Automated garbage pick up in central Nanaimo is on hold as city officials consider a broader rollout.
Nanaimo city council has cancelled a request for proposals that would have awarded a $1.6-million contract to purchase new wheeled carts to Rehrig Pacific Company and called for a review of recommendations on automation in the new core services review.
The move will delay the rollout of automated garbage service for one-third of the city in central Nanaimo, which was supposed to be the first to see the new service this November.
Staff members will now look at potentially automating the whole city, according to Charlotte Davis, city manager of sanitation, recycling and public works administration, who said there are major cost savings to be had to purchase all of the wheeled carts in one request for proposals.
“We’re just looking at a different way to roll it out,” she said.

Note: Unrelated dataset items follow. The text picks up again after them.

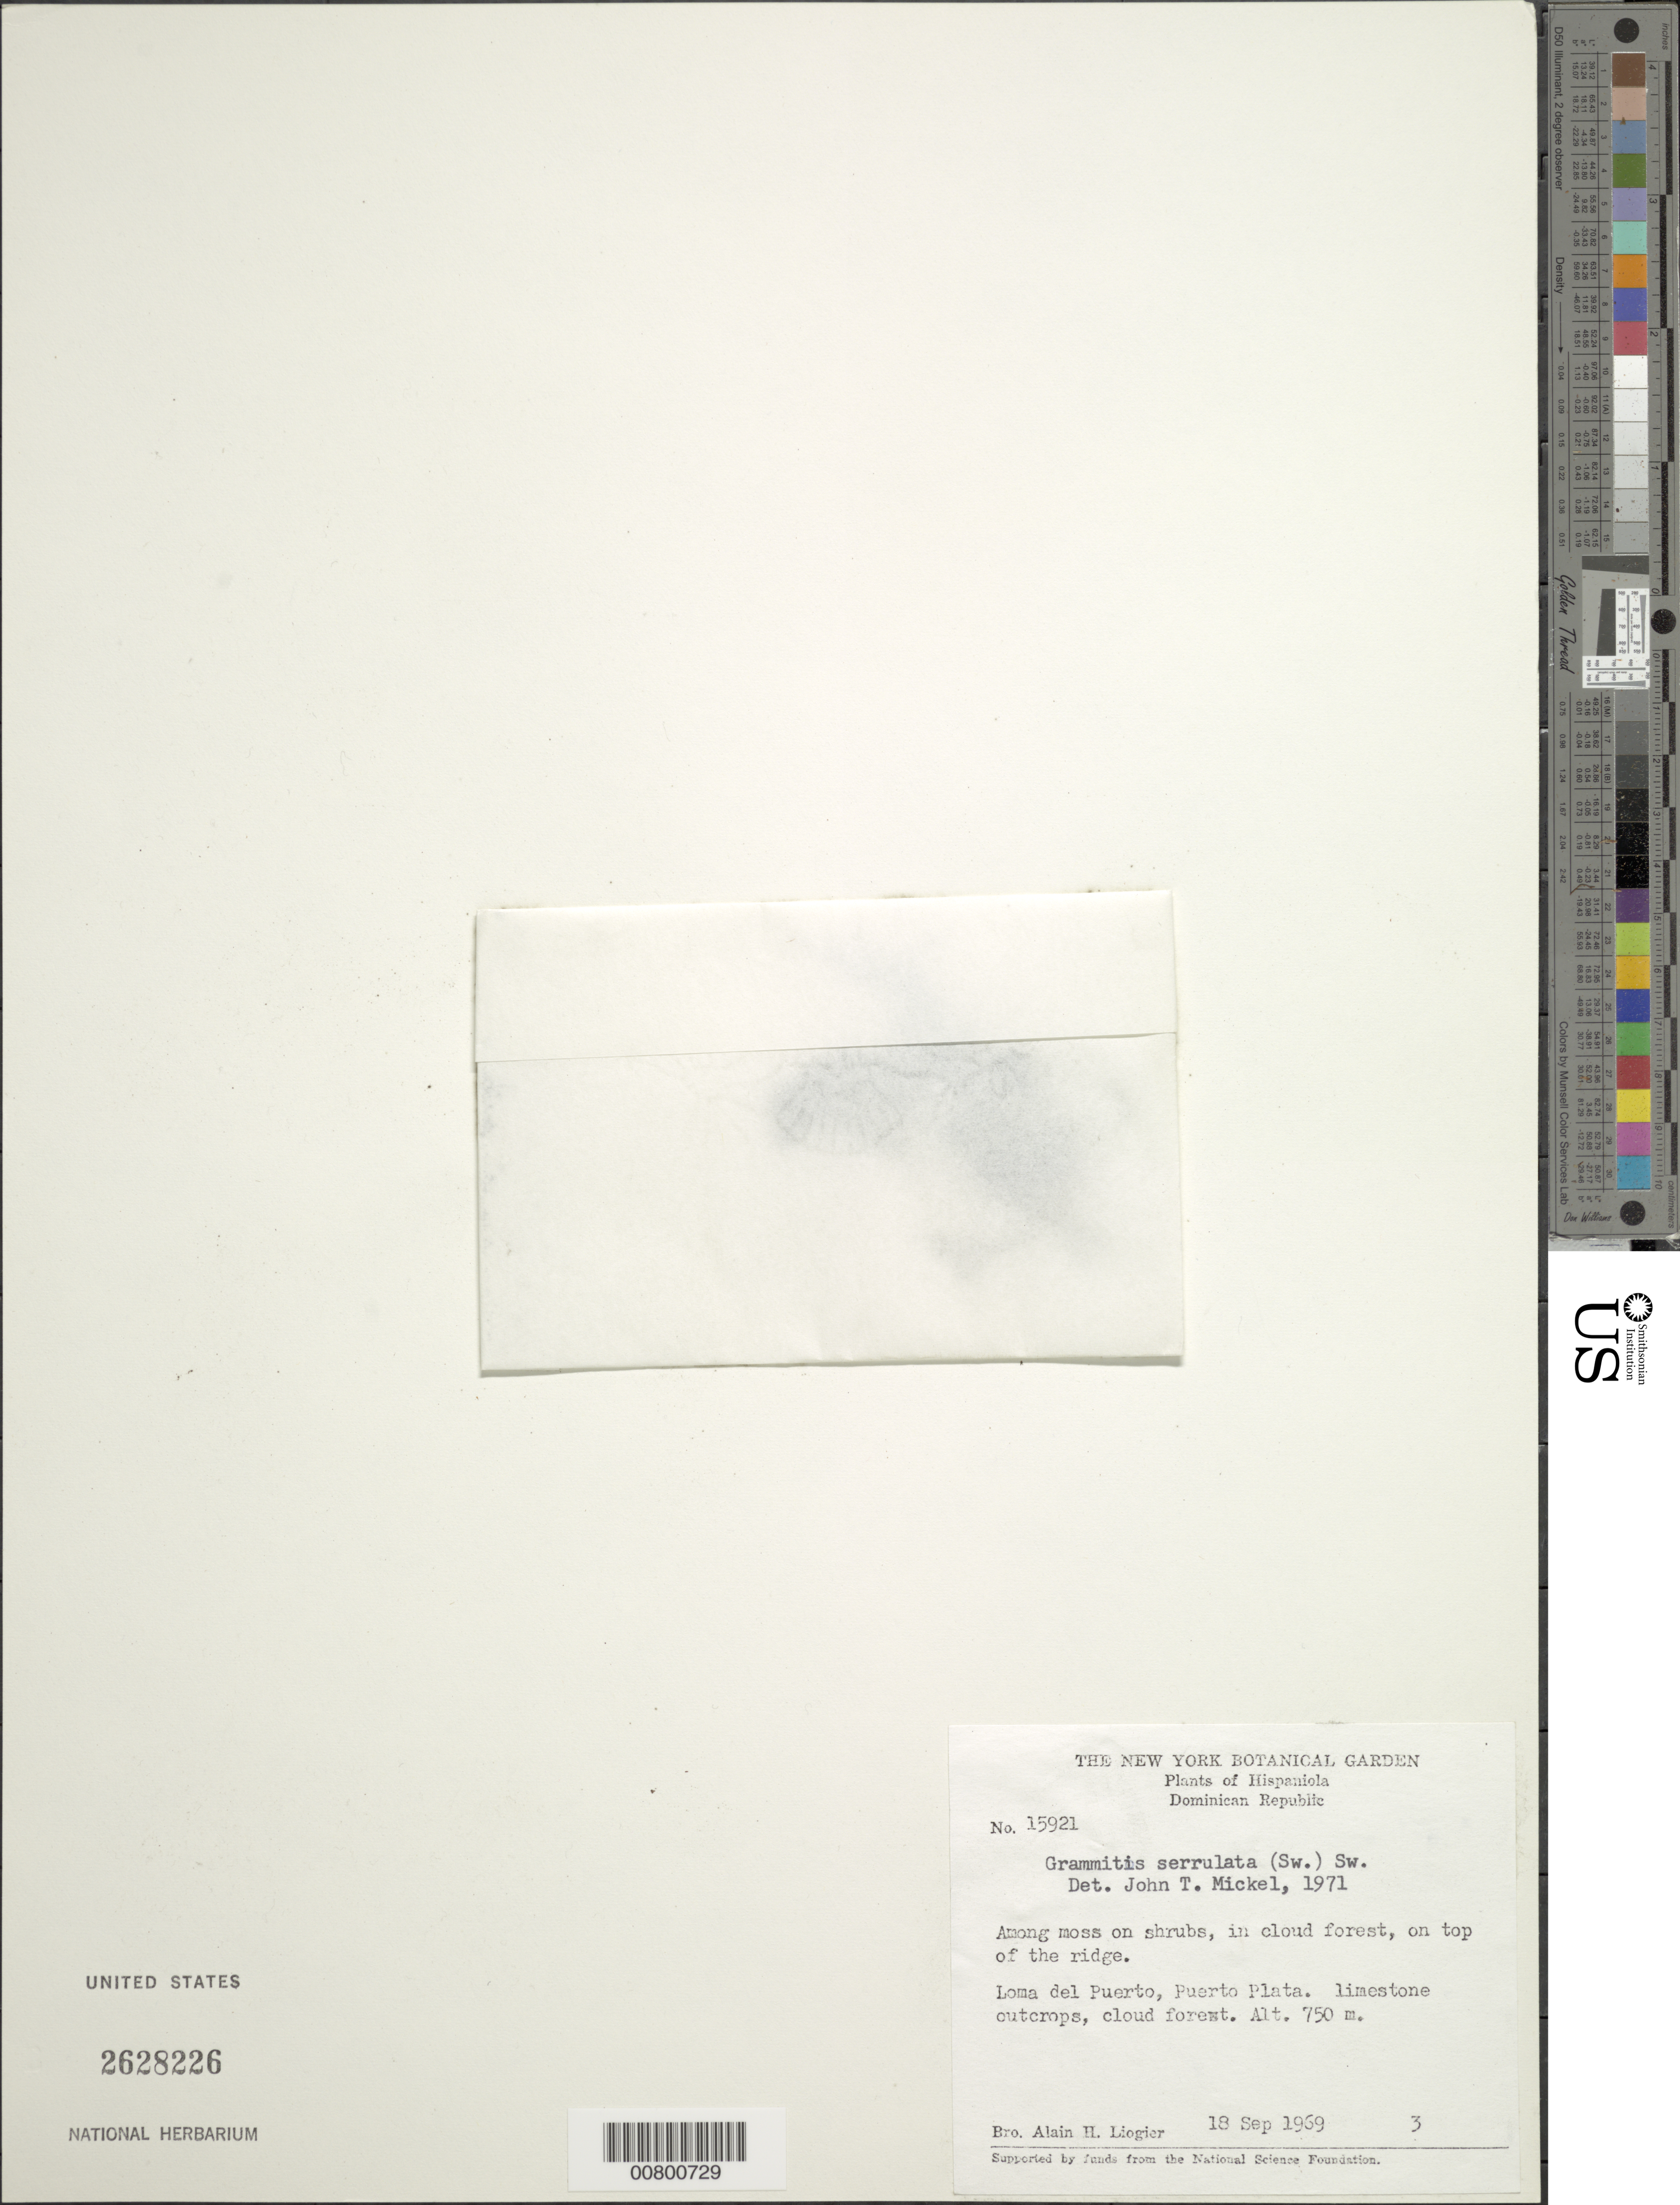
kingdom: Plantae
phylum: Tracheophyta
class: Polypodiopsida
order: Polypodiales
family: Polypodiaceae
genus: Cochlidium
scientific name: Cochlidium serrulatum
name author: (Sw.) L.E. Bishop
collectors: A. H. Liogier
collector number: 15921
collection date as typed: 18 Sep 1969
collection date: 1969-09-18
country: Dominican Republic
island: Hispaniola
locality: Loma del Puerto, Puerto Plata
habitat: Limeston outcrops, cloud forest, among moss on shrubs, top of ridge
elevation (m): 750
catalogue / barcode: US 2628226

City council considered automation last year when staff proposed a three-year, $6.8-million plan to buy eight new automated trucks and 90,000 curbside bins as a way to address a collection system taxed by staff injuries and mechanical problems. Recycling would also be pulled in-house.
Some politicians, however, took issue with the expense of eight trucks and preferred starting off with a commitment of just two.
The core services review, released earlier this year, compared two options for automation: the purchase of six more new automated trucks in three phases or the purchase of two trucks along with bins for $3.8 million, changing kitchen waste collection from weekly to bi-weekly service and continue to contract out recycling.
It said an analysis of the options indicates superior service under the first choice – the purchase of six trucks – the potential to pick up yard waste and a possible savings of $225,000 outweighs the disadvantage, which is being unable to contract out recycling again in light of restrictions of the collective agreement.
Davis hopes to present options to council about a strategy in August.